Monetary Depreciation

How about the text below? How do you understand this passage? And why is its message relevant for our time? 
"But the motive for recent experiments in depreciation has been by no means fiscal. The gold content of the monetary unit has been reduced in order to maintain the domestic wage-level and price level, and in order to secure advantages for home industry against its competitors in international trade. . . . In this case, however, Great Britain began by abandoning the old gold content of the pound. Instead of preserving its gold-value by employing the customary and never-failing remedy of raising the bankrate, the government and parliament of the United Kingdom, with bank-rate at 4.5 per cent, preferred to stop the redemption of notes at the old legal parity and so to cause a considerable fall in the value of sterling. The object was to prevent a further fall of prices in England and above all, apparently, to avoid a situation in which reductions of wages would be necessary."
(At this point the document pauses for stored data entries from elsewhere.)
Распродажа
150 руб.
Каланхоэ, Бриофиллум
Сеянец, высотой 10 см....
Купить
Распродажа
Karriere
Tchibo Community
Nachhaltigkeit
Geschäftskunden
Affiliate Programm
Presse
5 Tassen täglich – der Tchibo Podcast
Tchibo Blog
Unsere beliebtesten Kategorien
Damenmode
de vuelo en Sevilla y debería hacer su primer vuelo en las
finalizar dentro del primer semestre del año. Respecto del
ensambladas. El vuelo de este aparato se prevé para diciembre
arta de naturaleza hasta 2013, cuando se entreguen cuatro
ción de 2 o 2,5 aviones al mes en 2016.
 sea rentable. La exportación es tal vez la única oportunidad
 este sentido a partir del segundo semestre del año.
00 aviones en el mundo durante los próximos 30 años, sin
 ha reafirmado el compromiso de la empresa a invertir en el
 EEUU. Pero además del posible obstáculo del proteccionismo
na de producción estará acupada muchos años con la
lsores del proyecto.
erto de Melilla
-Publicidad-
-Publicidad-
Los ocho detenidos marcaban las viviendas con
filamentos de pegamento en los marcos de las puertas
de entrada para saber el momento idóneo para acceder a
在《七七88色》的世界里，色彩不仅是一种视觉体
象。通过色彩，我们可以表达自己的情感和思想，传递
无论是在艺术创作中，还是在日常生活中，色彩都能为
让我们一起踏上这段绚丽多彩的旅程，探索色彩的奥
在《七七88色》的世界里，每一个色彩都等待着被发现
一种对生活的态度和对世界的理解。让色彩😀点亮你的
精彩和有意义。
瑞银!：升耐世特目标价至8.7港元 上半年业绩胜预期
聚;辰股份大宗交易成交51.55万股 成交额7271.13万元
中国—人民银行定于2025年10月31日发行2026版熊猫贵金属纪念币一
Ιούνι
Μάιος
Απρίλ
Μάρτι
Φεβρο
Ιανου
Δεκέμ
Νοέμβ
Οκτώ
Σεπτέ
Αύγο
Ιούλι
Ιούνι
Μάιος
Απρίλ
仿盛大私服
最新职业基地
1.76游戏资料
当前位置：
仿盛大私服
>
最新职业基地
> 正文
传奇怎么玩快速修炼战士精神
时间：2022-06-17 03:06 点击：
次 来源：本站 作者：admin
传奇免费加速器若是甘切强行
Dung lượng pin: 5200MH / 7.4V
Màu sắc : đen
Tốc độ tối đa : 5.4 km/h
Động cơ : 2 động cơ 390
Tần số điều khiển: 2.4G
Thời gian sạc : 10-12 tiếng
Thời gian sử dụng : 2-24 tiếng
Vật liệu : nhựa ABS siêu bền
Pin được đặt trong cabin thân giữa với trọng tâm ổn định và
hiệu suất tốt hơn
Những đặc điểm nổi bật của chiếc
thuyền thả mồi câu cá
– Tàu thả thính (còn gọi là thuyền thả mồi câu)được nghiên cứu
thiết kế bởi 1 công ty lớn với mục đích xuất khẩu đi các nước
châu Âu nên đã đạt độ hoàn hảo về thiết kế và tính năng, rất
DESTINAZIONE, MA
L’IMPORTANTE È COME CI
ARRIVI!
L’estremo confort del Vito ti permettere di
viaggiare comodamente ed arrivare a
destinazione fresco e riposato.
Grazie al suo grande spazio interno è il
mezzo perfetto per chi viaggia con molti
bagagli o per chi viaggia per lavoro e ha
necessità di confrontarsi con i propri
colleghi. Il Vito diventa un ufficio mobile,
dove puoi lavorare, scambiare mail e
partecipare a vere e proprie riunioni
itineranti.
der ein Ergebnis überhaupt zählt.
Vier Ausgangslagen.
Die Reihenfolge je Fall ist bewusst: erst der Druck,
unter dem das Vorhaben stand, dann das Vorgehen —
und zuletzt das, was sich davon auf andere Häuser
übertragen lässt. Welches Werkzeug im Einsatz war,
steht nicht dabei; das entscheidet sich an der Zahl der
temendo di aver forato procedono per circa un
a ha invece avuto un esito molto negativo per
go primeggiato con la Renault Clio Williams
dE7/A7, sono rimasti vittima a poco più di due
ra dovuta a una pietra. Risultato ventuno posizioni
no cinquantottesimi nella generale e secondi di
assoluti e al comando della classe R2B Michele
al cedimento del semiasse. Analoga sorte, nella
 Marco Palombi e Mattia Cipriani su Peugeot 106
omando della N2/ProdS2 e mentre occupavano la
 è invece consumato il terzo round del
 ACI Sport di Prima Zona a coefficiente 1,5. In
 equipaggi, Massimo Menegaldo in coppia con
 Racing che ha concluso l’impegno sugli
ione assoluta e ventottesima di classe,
"The example of Great Britain was followed by other countries, notably by the United States. President Roosevelt reduced the gold content of the dollar because he wished to prevent a fall in wages and to restore the price-level of the prosperous period between 1926 and 1929."
(Source: The Theory of Money and Credit, p. 16) 


In the above text, Ludwig von Mises continued his explanation about monetary depreciation as the unavoidable outcome of government's utility of inconvertible notes. Here, he indicates that the government's intention in depreciating the currency is not primarily fiscal, that is, not related to the increase of tax collection and to the increase of spending ability. The motive says Mises is threefold: to influence the level of workers' salary, to maintain the prices of goods and services, and to protect local industry from its foreign competitors. The last is the essence of protectionism and a favorite tool of an interventionist government. This shows that a country that practice this does not really have a free market economy. This reminds me of Hitler's style, the other face of socialism. 

Currency devaluation during Mises' time was done through the reduction of gold content in monetary unit. In our time, it's different since as far as I know, no existing currency is backed up by gold since 1971 when President Nixon disconnected the USD from this precious metal. However, the act of monetary depreciation remains. The external form of this depreciation is different, but the essence of the act stays the same. 

I think the text is relevant to our time for we are facing the same issue in today's monetary system. As England depreciated its sterling/pound in the past, the US has been depreciating the dollar for so long. I think we are touching the root of the existing crisis in global economy. Since money is the lifeblood of the economy, it is difficult to see the solution to the present problem economic as long as both governments and central banks of the world are committed to currency devaluation.